An der Oberschule Bergstadt Schneeberg organisiert man jedes Jahr einen Ausbildungsmarkt. Auch jetzt wurde die Turnhalle kurzerhand wieder in eine Messehalle verwandelt. Dort haben sich Unternehmen und Institutionen präsentiert. Polizei und Bundeswehr waren ebenfalls vor Ort.

"Voraussetzung ist das Interesse"

Doris Weidauer ist bei der Agentur für Arbeit Annaberg-Buchholz in der Berufsberatung tätig. Sie beobachtet, dass sich junge Leute nach ihrem Abschluss oftmals zunächst für eine weiterführende Schule entscheiden. "Die Zahl der Schüler, die diesen Weg bestreiten, macht zwischen 30 und 50 Prozent der Schüler einer Klasse aus", erklärt Weidauer. Ein Großteil der Unternehmen, die junge Leute ins Team holen, bilden diese fürs eigene Unternehmen aus.
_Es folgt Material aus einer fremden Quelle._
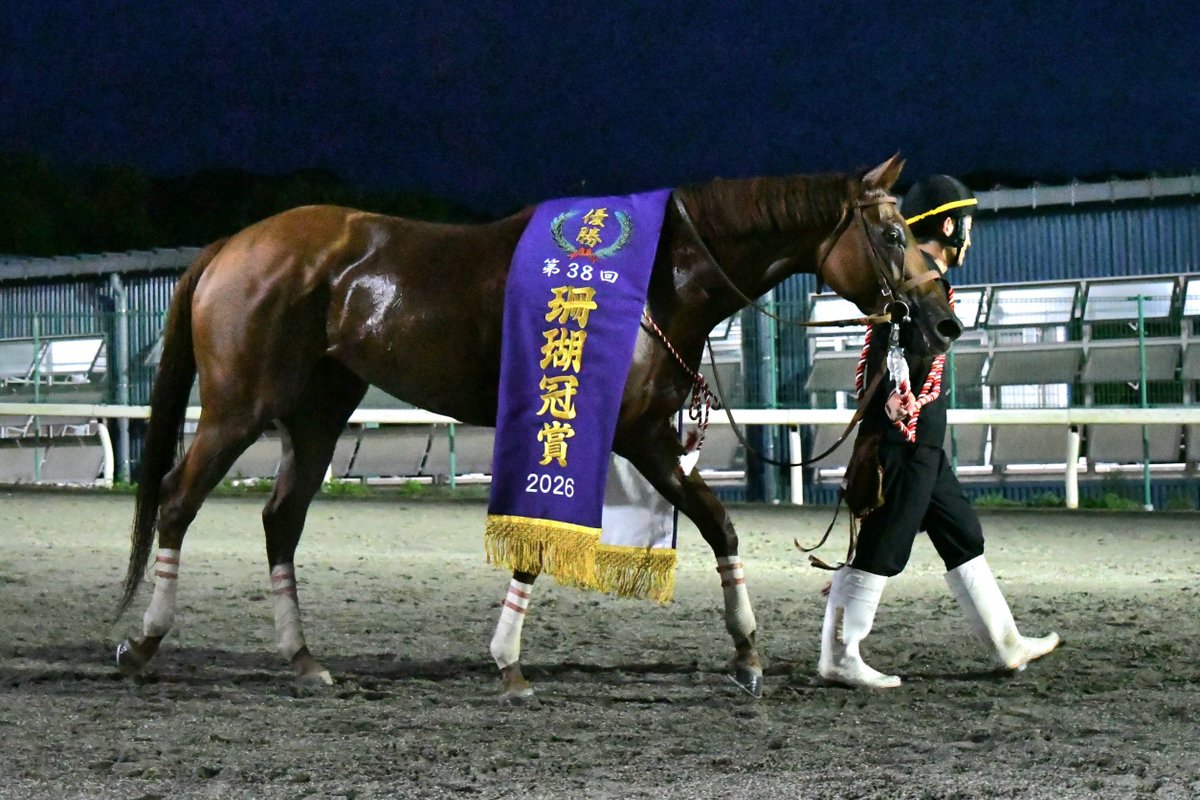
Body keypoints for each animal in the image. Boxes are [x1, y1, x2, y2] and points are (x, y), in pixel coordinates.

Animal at [114, 155, 962, 700]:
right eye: (892, 236)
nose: (945, 320)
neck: (658, 277)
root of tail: (231, 245)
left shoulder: (646, 435)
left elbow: (718, 526)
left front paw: (748, 655)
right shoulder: (601, 431)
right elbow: (537, 544)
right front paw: (509, 663)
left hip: (317, 414)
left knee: (279, 520)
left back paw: (303, 659)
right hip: (238, 407)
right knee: (177, 499)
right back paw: (144, 643)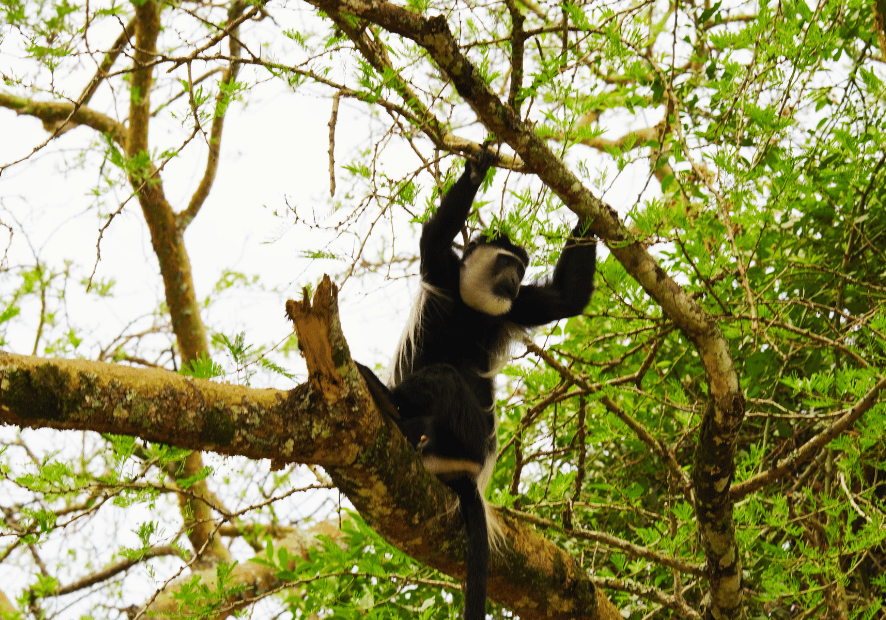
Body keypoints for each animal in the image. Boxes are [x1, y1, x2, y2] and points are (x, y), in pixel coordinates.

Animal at [358, 150, 600, 620]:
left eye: (522, 270)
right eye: (507, 263)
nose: (514, 278)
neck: (473, 307)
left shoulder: (517, 304)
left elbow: (567, 299)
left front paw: (590, 210)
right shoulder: (445, 272)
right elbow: (432, 240)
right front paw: (479, 163)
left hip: (465, 436)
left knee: (444, 382)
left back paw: (397, 411)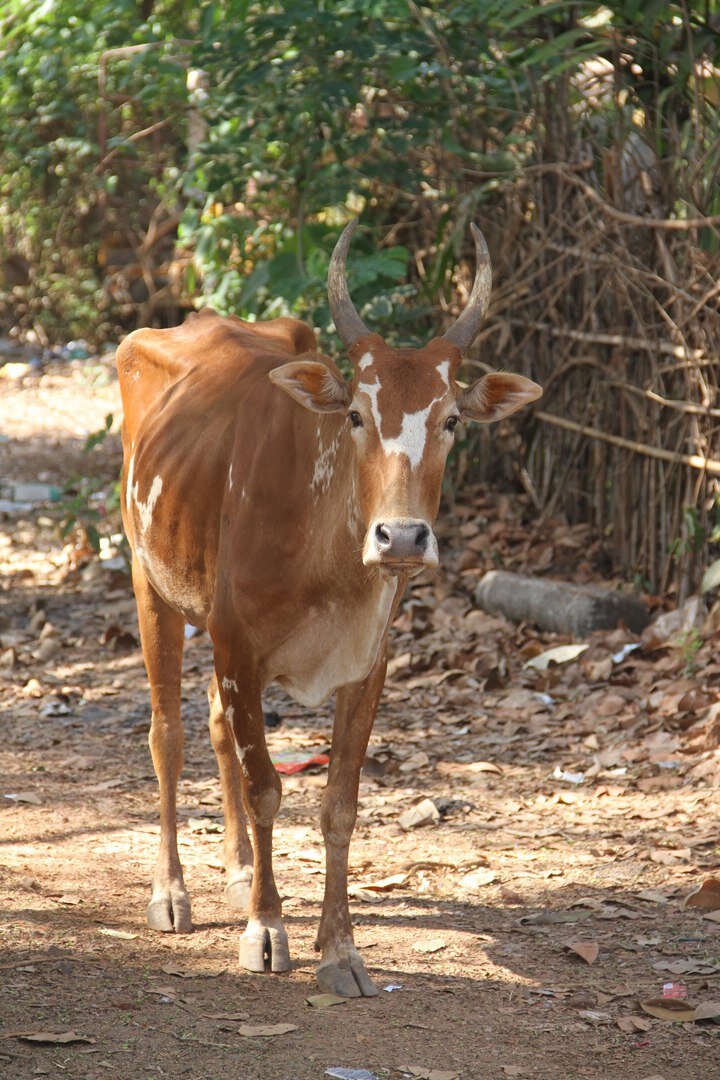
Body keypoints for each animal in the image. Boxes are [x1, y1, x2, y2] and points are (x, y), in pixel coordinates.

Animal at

Oliver Kramer, Dach- und Holzbau Kramer aus Schneeberg, sagt: "Wir haben bisher nicht ausgebildet, haben es aber vor." Kramer sagt ganz klar: "Voraussetzung ist das Interesse." Es nütze nichts, wenn jemand nach einem halben Jahr die Ausbildung beendet. Freie Lehrstellen gibt es in der Region einige. Bei der Agentur für Arbeit spricht man für den Raum Aue-Schwarzenberg von rund 250 Stellen, die zu besetzen sind. Die Branchenvielfalt ist sehr groß im Erzgebirge.